EXERCISE OBJECTIVE: Render the entries from the line with "latitude: -23.0251" to the line with "city: Heber", both included, as a Markdown table with the columns No. and Line, giving each line a row number and leaving out blank lines.

==================================================

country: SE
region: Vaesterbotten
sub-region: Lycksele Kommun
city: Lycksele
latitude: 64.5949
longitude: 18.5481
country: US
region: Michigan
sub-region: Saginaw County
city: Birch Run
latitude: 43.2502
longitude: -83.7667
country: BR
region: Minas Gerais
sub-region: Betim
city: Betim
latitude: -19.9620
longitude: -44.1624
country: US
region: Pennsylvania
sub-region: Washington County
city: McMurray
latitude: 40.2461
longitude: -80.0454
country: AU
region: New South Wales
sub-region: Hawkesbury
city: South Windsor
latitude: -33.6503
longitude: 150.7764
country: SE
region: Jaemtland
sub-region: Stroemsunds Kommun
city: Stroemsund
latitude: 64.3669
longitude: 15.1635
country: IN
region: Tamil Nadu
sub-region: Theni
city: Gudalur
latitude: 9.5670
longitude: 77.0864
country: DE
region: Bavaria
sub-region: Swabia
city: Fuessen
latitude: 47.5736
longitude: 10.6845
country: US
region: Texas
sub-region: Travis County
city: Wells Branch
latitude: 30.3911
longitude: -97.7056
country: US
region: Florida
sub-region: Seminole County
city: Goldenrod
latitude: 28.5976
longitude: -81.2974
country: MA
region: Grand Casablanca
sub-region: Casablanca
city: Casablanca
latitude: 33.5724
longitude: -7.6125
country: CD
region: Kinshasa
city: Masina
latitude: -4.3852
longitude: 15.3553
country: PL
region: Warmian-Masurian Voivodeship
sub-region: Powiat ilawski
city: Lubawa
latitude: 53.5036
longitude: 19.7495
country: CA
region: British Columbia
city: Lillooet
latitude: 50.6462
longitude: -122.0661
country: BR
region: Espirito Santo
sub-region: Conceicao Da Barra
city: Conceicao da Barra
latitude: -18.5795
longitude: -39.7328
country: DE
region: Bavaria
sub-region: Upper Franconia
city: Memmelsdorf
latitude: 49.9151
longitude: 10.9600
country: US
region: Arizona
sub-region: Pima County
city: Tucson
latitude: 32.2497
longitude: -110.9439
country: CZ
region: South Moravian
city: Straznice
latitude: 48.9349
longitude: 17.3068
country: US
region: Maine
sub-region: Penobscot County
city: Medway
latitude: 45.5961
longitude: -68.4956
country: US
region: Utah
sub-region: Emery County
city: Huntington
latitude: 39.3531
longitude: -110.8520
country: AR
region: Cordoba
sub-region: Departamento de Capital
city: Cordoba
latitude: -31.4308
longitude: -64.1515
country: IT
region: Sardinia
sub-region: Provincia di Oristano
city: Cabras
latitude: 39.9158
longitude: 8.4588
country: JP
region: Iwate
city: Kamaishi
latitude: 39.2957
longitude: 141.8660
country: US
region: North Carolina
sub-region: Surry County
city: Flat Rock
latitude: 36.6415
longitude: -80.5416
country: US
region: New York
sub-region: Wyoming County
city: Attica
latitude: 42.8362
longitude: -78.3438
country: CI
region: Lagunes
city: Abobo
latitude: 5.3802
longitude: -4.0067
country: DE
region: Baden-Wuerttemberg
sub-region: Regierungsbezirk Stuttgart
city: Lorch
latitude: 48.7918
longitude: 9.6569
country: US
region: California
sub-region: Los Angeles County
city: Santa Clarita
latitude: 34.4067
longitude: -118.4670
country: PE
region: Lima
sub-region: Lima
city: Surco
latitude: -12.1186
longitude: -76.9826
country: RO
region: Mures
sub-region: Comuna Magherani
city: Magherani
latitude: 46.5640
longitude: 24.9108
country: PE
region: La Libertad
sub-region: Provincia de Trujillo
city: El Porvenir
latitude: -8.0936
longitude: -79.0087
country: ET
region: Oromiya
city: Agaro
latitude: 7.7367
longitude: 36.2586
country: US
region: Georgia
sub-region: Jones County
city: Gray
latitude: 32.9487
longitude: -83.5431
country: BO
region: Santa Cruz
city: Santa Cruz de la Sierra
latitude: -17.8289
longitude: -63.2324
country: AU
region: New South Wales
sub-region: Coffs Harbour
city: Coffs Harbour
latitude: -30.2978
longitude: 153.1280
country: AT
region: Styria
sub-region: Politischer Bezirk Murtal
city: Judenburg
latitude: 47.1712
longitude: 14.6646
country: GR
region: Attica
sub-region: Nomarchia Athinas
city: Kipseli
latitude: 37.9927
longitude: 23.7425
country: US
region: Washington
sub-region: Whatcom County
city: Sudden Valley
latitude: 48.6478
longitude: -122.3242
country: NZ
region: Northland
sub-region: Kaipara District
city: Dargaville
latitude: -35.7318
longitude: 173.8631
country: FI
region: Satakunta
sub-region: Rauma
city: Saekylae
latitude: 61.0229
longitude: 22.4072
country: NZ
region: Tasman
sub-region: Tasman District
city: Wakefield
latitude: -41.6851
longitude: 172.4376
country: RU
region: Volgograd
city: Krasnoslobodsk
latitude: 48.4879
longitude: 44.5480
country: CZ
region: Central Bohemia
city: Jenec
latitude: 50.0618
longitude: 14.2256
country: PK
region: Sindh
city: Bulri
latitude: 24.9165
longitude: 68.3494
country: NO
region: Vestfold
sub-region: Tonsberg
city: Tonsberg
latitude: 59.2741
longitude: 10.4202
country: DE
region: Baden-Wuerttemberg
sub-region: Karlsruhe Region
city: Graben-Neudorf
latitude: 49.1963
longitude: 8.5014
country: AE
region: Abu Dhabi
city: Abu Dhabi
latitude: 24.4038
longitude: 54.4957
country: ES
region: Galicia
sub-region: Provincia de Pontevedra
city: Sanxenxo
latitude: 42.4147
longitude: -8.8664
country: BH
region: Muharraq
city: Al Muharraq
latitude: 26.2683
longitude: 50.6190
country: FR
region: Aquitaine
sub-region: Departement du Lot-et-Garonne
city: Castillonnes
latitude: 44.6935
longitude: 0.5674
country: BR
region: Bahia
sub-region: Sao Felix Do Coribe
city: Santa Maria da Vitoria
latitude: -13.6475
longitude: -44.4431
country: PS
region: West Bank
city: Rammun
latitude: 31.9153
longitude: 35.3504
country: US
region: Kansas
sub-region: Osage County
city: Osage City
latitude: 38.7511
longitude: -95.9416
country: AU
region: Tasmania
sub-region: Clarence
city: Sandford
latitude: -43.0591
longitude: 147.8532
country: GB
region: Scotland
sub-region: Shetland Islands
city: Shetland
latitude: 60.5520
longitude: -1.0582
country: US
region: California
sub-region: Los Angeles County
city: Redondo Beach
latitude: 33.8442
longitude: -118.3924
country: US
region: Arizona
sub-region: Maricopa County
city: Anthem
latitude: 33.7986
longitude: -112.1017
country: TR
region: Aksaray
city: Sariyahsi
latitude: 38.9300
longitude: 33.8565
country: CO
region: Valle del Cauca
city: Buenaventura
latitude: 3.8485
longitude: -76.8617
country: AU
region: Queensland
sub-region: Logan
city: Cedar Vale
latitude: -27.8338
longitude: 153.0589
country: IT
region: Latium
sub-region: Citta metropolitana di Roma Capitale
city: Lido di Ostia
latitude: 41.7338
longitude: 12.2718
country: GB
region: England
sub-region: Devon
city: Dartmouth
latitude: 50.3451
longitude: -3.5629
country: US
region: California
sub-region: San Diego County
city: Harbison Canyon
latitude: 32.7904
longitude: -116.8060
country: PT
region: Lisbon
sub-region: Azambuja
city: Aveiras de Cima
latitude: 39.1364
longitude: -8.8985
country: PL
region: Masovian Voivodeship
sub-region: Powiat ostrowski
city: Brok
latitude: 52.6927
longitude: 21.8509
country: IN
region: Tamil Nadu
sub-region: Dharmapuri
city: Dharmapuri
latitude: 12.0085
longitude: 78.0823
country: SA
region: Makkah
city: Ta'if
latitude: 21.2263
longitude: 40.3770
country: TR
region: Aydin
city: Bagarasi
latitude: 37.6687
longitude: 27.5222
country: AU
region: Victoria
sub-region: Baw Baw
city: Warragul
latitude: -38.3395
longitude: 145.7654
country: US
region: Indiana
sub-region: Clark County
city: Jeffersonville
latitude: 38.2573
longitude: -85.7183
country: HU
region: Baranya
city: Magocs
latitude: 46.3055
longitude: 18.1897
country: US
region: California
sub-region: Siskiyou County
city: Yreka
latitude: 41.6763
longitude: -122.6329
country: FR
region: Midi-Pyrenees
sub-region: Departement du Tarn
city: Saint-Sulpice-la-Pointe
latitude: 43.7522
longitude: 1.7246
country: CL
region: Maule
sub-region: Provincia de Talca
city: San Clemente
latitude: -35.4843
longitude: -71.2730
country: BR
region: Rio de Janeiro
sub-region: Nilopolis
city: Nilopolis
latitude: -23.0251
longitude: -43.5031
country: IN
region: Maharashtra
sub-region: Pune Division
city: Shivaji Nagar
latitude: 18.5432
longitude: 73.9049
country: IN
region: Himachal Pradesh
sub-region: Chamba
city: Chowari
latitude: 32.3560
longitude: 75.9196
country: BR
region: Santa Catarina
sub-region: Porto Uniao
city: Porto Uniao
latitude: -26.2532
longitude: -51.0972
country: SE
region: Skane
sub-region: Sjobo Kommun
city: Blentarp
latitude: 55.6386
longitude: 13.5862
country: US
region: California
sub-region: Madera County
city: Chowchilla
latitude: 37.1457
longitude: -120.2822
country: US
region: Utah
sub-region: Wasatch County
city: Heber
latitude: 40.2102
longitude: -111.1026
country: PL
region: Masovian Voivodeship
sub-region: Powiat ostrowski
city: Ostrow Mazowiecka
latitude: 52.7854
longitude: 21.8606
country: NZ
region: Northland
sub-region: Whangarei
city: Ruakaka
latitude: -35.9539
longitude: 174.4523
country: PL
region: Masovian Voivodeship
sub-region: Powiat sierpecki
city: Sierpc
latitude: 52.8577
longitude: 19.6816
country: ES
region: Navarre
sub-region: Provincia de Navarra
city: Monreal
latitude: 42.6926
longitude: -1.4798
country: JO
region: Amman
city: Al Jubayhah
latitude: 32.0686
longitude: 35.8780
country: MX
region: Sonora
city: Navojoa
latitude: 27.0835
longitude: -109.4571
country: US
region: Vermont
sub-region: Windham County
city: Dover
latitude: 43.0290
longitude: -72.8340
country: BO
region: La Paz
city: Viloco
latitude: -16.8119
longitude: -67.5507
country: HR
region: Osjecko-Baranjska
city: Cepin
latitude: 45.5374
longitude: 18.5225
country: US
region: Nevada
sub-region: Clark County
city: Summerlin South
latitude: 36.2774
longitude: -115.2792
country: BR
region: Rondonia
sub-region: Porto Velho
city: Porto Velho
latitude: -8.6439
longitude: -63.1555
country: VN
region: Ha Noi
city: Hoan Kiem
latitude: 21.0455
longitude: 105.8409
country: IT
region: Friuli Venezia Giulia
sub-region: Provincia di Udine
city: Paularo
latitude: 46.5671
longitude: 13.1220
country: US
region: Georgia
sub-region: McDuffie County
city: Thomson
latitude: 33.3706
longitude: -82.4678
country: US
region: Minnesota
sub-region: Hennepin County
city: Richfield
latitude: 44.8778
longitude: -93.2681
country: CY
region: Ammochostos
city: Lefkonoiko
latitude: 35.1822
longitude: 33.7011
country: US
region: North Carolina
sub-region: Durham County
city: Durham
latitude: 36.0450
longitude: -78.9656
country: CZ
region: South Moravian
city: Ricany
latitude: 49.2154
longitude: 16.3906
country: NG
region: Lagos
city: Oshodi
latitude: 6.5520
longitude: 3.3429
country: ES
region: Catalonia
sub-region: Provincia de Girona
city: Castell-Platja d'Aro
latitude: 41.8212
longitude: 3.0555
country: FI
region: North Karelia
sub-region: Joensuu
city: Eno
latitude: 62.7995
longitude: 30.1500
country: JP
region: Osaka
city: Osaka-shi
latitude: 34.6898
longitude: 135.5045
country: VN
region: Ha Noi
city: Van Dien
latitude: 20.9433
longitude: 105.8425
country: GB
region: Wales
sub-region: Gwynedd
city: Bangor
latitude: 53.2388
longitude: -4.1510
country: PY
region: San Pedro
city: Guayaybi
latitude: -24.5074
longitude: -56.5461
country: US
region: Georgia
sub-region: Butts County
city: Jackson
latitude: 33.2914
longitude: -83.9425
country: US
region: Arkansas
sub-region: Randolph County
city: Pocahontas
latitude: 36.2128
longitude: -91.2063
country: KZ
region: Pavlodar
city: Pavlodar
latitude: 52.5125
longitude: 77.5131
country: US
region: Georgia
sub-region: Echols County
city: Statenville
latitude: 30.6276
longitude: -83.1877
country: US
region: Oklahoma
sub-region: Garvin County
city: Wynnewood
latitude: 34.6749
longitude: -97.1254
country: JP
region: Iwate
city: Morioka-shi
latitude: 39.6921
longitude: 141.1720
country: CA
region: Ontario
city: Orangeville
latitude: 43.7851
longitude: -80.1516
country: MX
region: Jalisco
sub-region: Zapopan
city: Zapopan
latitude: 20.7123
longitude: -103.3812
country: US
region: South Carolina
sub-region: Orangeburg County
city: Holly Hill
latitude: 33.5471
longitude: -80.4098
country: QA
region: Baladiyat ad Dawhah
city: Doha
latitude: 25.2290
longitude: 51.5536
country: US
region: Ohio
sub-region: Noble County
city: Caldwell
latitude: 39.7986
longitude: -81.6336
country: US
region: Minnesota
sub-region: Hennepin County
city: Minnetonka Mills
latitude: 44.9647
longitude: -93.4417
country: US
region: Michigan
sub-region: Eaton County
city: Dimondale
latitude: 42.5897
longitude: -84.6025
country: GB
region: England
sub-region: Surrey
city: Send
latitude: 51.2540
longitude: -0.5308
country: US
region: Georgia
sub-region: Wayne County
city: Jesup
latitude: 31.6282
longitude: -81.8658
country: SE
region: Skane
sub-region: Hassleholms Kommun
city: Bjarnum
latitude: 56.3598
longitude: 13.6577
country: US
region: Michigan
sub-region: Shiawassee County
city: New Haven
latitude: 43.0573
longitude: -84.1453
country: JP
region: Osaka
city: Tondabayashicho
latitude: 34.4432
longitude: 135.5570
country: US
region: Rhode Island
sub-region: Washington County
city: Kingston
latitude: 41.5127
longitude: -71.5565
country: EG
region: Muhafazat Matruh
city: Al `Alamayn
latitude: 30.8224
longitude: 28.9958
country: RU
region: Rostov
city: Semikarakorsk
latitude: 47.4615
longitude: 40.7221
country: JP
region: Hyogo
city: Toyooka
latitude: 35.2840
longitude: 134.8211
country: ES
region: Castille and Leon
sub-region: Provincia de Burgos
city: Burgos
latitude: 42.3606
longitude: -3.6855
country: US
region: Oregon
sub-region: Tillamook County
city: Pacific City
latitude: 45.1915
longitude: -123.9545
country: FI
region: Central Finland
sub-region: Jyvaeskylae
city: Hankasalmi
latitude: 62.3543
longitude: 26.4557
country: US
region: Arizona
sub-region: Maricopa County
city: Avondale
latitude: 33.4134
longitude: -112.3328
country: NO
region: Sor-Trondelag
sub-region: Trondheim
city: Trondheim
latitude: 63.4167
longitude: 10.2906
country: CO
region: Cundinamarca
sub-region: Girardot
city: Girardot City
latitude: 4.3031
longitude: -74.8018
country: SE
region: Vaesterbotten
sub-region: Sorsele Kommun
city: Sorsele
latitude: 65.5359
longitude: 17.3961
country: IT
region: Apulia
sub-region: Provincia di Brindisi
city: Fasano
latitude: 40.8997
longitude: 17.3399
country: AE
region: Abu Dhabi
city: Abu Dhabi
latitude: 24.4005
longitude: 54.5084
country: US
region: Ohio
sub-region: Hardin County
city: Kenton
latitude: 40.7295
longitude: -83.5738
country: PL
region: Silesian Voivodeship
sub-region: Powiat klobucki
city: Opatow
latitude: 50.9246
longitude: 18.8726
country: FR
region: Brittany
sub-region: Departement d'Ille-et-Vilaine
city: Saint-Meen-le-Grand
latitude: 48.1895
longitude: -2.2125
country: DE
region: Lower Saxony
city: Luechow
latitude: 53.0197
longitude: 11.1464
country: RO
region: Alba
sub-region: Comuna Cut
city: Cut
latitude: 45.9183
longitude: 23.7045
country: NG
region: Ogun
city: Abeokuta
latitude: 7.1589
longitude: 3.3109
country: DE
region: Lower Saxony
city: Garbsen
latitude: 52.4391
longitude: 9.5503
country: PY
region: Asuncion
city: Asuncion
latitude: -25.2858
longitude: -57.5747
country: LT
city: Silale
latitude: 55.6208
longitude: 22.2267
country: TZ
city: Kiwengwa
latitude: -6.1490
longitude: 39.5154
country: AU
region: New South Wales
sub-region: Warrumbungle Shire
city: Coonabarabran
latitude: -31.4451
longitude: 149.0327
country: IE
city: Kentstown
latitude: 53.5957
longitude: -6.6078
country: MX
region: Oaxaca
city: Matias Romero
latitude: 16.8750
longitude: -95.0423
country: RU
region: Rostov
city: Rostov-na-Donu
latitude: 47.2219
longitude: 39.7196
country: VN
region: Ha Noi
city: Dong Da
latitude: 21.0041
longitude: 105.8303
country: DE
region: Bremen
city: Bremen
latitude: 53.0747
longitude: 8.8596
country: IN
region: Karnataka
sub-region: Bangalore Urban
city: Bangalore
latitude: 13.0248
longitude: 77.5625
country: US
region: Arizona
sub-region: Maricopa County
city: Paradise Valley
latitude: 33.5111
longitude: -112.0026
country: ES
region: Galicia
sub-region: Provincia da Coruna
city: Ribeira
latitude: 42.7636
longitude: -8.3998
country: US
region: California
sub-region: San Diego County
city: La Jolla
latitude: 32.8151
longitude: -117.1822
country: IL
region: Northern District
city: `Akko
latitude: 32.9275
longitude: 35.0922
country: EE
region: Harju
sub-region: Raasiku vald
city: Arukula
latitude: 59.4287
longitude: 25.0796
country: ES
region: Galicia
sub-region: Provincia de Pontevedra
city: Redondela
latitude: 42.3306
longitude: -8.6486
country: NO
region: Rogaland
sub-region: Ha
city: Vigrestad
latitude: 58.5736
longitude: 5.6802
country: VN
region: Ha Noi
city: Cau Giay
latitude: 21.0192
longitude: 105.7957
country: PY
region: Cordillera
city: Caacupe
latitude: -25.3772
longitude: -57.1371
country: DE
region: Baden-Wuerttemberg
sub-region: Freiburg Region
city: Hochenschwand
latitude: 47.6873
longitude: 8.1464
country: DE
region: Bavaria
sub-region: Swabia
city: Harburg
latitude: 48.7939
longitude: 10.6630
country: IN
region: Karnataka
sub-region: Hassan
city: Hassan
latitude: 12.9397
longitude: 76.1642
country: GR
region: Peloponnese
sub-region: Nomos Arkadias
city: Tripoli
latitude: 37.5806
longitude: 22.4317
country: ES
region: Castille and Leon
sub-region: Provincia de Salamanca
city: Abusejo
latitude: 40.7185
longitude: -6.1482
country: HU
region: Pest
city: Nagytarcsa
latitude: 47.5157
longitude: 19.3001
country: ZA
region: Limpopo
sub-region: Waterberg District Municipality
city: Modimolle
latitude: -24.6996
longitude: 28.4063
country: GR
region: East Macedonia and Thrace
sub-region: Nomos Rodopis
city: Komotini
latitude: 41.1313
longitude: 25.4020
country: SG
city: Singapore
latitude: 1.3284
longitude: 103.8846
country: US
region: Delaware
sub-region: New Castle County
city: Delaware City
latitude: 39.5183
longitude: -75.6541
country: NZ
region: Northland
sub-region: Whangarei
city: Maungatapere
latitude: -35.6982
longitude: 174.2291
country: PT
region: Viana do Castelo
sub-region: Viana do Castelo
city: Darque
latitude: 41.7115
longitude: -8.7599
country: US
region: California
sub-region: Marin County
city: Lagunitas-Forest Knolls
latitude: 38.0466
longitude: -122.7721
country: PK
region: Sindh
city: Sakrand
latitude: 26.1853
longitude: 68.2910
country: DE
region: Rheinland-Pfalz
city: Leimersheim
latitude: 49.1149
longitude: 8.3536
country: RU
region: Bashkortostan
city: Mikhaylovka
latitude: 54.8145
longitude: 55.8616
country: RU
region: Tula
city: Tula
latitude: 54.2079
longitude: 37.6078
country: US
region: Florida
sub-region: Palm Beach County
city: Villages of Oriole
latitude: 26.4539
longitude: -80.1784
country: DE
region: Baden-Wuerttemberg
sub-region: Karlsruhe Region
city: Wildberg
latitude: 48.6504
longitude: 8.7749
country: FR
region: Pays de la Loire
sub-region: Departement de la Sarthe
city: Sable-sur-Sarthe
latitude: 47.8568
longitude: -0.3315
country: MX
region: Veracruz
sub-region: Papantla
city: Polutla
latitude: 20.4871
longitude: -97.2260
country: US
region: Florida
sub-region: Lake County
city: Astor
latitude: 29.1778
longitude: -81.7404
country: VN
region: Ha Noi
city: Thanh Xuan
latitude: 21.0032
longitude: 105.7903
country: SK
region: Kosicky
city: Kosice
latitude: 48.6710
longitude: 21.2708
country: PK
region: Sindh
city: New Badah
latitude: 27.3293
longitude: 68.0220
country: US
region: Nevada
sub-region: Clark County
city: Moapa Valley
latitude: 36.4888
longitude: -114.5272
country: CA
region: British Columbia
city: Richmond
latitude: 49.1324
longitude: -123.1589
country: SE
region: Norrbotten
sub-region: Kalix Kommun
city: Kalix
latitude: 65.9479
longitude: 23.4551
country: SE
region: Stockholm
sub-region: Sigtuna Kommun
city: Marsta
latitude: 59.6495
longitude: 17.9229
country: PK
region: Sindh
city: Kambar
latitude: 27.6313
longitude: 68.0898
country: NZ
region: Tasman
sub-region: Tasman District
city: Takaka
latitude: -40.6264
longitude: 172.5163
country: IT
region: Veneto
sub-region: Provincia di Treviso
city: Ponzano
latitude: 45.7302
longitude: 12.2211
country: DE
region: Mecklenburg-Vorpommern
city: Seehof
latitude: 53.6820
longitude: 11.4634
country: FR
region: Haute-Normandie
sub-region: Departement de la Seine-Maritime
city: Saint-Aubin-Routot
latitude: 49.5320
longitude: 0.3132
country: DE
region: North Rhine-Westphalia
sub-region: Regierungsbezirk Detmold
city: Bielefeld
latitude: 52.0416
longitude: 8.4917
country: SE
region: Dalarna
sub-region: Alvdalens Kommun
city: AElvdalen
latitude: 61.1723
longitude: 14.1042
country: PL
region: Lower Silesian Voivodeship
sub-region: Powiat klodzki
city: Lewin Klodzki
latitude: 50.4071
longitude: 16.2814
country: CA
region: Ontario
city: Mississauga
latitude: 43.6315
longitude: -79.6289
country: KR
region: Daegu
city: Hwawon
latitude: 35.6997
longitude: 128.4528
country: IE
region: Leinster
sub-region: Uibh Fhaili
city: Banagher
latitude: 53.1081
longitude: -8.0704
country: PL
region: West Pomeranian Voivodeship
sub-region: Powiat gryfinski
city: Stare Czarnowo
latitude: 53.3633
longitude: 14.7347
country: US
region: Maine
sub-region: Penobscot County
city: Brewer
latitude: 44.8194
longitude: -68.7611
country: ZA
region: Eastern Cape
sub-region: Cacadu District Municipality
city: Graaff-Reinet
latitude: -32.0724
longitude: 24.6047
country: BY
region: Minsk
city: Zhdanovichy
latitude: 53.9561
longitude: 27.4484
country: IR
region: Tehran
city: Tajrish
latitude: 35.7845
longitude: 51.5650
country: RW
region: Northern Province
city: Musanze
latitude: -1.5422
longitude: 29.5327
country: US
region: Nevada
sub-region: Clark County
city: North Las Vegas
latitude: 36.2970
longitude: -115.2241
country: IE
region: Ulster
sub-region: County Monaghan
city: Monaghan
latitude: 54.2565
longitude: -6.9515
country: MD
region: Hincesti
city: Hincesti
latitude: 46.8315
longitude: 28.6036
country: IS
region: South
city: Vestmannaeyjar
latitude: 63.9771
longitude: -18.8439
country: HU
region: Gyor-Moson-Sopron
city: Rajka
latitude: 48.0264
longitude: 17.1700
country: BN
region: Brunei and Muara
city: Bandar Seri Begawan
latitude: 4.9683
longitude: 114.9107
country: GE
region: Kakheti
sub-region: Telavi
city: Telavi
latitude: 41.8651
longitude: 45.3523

==================================================

ANSWER TO THIS TASK:
| No. | Line |
|---|---|
| 1 | latitude: -23.0251 |
| 2 | longitude: -43.5031 |
| 3 | country: IN |
| 4 | region: Maharashtra |
| 5 | sub-region: Pune Division |
| 6 | city: Shivaji Nagar |
| 7 | latitude: 18.5432 |
| 8 | longitude: 73.9049 |
| 9 | country: IN |
| 10 | region: Himachal Pradesh |
| 11 | sub-region: Chamba |
| 12 | city: Chowari |
| 13 | latitude: 32.3560 |
| 14 | longitude: 75.9196 |
| 15 | country: BR |
| 16 | region: Santa Catarina |
| 17 | sub-region: Porto Uniao |
| 18 | city: Porto Uniao |
| 19 | latitude: -26.2532 |
| 20 | longitude: -51.0972 |
| 21 | country: SE |
| 22 | region: Skane |
| 23 | sub-region: Sjobo Kommun |
| 24 | city: Blentarp |
| 25 | latitude: 55.6386 |
| 26 | longitude: 13.5862 |
| 27 | country: US |
| 28 | region: California |
| 29 | sub-region: Madera County |
| 30 | city: Chowchilla |
| 31 | latitude: 37.1457 |
| 32 | longitude: -120.2822 |
| 33 | country: US |
| 34 | region: Utah |
| 35 | sub-region: Wasatch County |
| 36 | city: Heber |